Description of the task =>
Your answer should consist of the lines below that hold the word "JSON".

================================

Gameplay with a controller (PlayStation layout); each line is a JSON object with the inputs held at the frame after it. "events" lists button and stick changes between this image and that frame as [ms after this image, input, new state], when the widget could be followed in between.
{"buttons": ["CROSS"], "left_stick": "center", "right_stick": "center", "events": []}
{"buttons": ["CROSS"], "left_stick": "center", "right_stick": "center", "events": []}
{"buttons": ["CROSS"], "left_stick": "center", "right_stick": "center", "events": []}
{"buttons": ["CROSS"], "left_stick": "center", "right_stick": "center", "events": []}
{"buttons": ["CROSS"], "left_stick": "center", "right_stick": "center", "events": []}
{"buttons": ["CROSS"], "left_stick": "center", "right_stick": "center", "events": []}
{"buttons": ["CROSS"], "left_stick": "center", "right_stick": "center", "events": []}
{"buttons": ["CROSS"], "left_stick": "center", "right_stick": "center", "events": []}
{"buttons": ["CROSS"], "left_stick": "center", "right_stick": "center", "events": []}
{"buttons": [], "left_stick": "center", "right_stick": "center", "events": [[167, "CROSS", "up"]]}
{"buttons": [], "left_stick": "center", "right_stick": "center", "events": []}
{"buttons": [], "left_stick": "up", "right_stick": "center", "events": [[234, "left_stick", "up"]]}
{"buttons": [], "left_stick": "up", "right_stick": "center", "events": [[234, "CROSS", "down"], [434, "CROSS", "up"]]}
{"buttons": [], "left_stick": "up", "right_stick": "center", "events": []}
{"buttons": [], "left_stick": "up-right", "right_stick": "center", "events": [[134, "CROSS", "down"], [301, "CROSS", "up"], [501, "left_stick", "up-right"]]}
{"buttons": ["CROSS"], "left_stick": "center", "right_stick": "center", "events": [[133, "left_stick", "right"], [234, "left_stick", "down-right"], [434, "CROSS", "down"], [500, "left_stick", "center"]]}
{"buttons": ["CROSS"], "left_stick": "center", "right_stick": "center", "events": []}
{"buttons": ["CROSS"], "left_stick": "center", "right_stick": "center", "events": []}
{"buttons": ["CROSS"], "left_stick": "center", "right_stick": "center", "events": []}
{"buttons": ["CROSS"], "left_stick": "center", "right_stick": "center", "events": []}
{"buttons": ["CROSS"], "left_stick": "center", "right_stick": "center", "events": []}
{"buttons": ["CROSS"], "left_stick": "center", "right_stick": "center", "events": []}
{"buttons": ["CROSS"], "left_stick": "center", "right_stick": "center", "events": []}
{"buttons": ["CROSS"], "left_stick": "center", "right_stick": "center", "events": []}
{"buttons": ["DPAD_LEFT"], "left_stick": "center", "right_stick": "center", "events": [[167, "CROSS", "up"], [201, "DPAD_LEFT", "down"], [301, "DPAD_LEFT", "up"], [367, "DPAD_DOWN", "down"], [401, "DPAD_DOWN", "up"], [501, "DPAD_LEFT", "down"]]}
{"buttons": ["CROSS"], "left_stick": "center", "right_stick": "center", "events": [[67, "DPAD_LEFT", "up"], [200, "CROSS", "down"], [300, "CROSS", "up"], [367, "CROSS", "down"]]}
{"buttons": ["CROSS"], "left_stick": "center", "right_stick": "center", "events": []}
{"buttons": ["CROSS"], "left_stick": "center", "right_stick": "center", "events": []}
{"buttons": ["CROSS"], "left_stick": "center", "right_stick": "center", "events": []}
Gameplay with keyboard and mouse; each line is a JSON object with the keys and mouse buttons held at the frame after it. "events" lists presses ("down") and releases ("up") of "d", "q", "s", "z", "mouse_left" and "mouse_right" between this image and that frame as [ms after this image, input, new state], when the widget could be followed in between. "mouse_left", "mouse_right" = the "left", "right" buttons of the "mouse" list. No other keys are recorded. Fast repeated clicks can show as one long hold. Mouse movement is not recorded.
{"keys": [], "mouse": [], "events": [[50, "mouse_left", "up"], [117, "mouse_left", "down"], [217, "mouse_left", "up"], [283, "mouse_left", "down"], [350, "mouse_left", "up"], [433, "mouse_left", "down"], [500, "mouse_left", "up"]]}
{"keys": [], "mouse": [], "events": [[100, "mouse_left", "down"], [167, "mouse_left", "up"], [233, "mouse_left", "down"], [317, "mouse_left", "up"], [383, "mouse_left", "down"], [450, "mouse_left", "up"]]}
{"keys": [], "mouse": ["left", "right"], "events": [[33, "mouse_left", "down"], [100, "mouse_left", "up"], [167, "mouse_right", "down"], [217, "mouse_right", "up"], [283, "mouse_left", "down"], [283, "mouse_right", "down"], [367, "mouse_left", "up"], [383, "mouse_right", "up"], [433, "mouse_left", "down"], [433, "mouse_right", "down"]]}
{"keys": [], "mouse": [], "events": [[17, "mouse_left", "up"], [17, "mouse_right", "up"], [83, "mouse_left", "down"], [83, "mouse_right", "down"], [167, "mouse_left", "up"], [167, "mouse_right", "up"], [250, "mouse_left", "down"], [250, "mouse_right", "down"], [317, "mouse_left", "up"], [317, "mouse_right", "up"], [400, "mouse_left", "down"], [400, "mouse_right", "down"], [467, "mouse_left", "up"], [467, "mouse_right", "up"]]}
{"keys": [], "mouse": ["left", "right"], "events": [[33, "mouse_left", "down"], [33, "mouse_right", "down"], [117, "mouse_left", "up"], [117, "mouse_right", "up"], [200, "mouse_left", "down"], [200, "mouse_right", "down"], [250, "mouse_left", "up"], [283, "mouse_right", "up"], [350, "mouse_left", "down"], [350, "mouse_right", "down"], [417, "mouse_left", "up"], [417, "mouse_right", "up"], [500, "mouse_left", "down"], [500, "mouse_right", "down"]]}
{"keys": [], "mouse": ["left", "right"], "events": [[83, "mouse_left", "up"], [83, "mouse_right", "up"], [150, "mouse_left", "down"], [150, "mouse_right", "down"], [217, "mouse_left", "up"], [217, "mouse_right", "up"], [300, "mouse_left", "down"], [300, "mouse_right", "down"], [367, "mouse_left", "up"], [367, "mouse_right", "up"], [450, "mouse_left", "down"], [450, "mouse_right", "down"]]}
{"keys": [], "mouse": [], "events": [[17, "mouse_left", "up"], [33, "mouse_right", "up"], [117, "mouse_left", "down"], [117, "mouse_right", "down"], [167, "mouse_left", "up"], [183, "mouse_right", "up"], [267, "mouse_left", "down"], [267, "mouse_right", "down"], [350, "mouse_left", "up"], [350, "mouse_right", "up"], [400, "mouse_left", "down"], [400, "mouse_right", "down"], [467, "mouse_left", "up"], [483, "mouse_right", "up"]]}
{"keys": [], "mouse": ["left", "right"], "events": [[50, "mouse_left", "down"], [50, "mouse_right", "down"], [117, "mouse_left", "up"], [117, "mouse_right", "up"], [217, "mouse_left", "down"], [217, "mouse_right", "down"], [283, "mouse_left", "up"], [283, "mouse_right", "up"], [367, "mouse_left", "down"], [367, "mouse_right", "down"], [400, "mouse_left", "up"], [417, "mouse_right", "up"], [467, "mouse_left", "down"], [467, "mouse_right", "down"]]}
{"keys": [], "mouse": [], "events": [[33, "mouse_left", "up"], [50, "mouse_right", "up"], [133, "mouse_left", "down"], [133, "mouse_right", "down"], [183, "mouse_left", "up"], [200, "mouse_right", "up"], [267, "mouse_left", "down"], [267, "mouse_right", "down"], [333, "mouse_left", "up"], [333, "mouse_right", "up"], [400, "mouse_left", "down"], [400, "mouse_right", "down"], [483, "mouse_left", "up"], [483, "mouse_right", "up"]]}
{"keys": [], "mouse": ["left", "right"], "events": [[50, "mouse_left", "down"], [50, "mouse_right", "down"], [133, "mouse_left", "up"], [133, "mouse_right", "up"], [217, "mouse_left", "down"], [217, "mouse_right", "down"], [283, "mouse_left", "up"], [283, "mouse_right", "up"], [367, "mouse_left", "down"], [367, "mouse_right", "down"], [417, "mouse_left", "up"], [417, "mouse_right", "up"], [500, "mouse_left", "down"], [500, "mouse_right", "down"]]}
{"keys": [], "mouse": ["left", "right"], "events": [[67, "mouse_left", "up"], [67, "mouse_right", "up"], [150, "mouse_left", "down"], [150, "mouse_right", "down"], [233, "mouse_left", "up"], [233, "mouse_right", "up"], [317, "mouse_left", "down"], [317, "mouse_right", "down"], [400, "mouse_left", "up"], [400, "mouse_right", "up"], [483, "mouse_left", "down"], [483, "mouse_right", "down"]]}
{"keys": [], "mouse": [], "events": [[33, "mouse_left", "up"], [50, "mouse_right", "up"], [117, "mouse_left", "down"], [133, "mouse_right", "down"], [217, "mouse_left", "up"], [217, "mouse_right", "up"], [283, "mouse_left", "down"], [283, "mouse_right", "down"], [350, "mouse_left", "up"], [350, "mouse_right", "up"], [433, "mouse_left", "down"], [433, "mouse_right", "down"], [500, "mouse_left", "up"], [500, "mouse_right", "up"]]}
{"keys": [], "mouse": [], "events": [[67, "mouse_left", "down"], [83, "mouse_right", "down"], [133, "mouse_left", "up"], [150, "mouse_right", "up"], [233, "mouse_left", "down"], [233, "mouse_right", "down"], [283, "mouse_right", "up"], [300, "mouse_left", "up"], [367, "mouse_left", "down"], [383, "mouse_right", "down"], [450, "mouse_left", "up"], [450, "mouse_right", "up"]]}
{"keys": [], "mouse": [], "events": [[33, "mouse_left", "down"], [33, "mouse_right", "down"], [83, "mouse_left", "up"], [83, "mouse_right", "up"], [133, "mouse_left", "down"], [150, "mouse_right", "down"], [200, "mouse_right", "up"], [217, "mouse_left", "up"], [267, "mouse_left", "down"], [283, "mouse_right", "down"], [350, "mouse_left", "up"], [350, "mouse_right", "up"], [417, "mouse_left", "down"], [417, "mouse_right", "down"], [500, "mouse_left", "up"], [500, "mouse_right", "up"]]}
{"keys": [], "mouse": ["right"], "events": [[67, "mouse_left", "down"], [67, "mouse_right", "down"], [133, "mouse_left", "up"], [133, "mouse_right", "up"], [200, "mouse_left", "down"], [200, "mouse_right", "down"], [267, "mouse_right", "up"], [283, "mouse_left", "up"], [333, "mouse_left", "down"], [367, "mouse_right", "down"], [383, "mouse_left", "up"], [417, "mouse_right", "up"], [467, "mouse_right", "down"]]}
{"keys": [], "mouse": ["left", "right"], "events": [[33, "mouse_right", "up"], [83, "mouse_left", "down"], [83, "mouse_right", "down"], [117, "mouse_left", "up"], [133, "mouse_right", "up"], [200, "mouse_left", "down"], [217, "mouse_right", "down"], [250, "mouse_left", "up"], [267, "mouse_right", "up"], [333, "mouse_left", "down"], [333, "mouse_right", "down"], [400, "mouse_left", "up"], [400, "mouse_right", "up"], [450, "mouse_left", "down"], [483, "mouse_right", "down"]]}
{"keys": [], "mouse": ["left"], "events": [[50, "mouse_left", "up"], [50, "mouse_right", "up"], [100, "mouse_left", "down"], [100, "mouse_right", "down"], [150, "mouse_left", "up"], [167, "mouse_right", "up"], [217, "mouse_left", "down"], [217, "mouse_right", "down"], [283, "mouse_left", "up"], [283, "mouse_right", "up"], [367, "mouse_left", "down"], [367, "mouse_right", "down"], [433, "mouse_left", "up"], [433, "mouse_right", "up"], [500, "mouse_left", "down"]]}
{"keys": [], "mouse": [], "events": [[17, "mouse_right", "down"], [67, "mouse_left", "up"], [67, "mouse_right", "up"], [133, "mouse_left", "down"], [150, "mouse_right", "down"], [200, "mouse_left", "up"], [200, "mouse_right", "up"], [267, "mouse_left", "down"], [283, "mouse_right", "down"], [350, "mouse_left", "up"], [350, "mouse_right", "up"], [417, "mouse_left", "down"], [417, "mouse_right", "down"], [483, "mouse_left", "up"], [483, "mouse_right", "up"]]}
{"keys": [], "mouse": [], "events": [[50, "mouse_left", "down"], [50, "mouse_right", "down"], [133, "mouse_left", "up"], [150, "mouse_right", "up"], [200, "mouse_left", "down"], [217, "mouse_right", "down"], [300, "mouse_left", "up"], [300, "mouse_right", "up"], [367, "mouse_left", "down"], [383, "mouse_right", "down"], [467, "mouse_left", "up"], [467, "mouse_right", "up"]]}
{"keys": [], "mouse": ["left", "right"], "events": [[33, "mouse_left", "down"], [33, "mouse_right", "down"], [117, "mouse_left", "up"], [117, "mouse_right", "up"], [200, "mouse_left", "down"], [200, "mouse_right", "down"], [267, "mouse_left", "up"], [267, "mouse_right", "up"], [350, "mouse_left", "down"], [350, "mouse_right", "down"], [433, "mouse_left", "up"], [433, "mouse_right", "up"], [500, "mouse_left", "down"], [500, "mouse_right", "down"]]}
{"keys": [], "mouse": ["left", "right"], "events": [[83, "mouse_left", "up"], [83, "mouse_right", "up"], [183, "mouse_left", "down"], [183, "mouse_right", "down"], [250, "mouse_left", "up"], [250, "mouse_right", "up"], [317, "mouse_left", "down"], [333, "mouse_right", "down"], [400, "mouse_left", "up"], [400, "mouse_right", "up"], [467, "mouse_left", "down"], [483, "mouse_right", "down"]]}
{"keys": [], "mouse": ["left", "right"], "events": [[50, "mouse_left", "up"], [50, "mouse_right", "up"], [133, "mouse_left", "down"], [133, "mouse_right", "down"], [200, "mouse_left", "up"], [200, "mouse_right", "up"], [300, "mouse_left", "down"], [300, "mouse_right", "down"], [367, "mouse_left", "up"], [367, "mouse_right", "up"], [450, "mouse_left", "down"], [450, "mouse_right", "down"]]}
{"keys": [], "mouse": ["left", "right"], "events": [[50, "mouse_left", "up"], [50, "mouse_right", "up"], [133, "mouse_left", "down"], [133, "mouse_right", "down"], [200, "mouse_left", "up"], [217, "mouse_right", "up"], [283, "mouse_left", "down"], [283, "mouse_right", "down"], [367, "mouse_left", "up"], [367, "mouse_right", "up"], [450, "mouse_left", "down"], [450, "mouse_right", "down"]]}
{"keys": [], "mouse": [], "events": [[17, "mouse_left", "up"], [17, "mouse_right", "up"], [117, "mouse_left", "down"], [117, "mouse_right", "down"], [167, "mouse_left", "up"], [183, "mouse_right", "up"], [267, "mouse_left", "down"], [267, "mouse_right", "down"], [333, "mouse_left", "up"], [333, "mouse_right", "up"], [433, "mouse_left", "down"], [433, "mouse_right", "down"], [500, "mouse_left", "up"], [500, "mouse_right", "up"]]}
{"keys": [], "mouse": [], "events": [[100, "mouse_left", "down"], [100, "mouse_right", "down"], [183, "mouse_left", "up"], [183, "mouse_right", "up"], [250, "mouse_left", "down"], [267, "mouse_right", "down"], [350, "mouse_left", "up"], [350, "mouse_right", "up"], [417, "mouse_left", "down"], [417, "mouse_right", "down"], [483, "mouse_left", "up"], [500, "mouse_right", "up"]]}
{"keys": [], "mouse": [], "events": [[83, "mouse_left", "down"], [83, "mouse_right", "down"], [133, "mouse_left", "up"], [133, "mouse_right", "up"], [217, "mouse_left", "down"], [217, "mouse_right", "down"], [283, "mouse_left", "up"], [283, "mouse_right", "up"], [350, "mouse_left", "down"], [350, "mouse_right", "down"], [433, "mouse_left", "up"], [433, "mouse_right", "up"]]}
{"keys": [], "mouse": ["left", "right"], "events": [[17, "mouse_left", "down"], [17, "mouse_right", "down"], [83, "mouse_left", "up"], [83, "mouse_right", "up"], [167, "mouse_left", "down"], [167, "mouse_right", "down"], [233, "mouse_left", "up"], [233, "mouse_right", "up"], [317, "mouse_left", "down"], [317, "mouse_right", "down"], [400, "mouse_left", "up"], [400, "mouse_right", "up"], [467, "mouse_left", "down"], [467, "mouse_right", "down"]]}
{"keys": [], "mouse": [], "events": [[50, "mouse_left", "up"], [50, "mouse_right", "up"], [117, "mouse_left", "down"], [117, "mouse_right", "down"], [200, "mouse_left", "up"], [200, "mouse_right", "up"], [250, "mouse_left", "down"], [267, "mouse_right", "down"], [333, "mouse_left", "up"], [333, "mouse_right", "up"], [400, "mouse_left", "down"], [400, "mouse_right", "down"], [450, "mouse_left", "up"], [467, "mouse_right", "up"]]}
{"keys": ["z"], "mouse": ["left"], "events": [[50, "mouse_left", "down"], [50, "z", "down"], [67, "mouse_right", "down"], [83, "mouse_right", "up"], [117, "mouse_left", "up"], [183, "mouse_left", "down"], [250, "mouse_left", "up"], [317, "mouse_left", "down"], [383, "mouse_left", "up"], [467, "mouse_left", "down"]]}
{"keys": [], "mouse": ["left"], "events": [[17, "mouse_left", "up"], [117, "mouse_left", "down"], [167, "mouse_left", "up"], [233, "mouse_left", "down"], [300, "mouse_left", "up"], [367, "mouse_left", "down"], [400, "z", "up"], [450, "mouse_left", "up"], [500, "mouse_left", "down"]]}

================================

Solution to this exercise =>
Gameplay with a controller (PlayStation layout); each line is a JSON object with the inputs held at the frame after it. "events" lists button and stick changes between this image and that frame as [ms after this image, input, new state], when the widget could be followed in between.
Gameplay with keyboard and mouse; each line is a JSON object with the keys and mouse buttons held at the frame after it. "events" lists presses ("down") and releases ("up") of "d", "q", "s", "z", "mouse_left" and "mouse_right" between this image and that frame as [ms after this image, input, new state], when the widget could be followed in between. "mouse_left", "mouse_right" = the "left", "right" buttons of the "mouse" list. No other keys are recorded. Fast repeated clicks can show as one long hold. Mouse movement is not recorded.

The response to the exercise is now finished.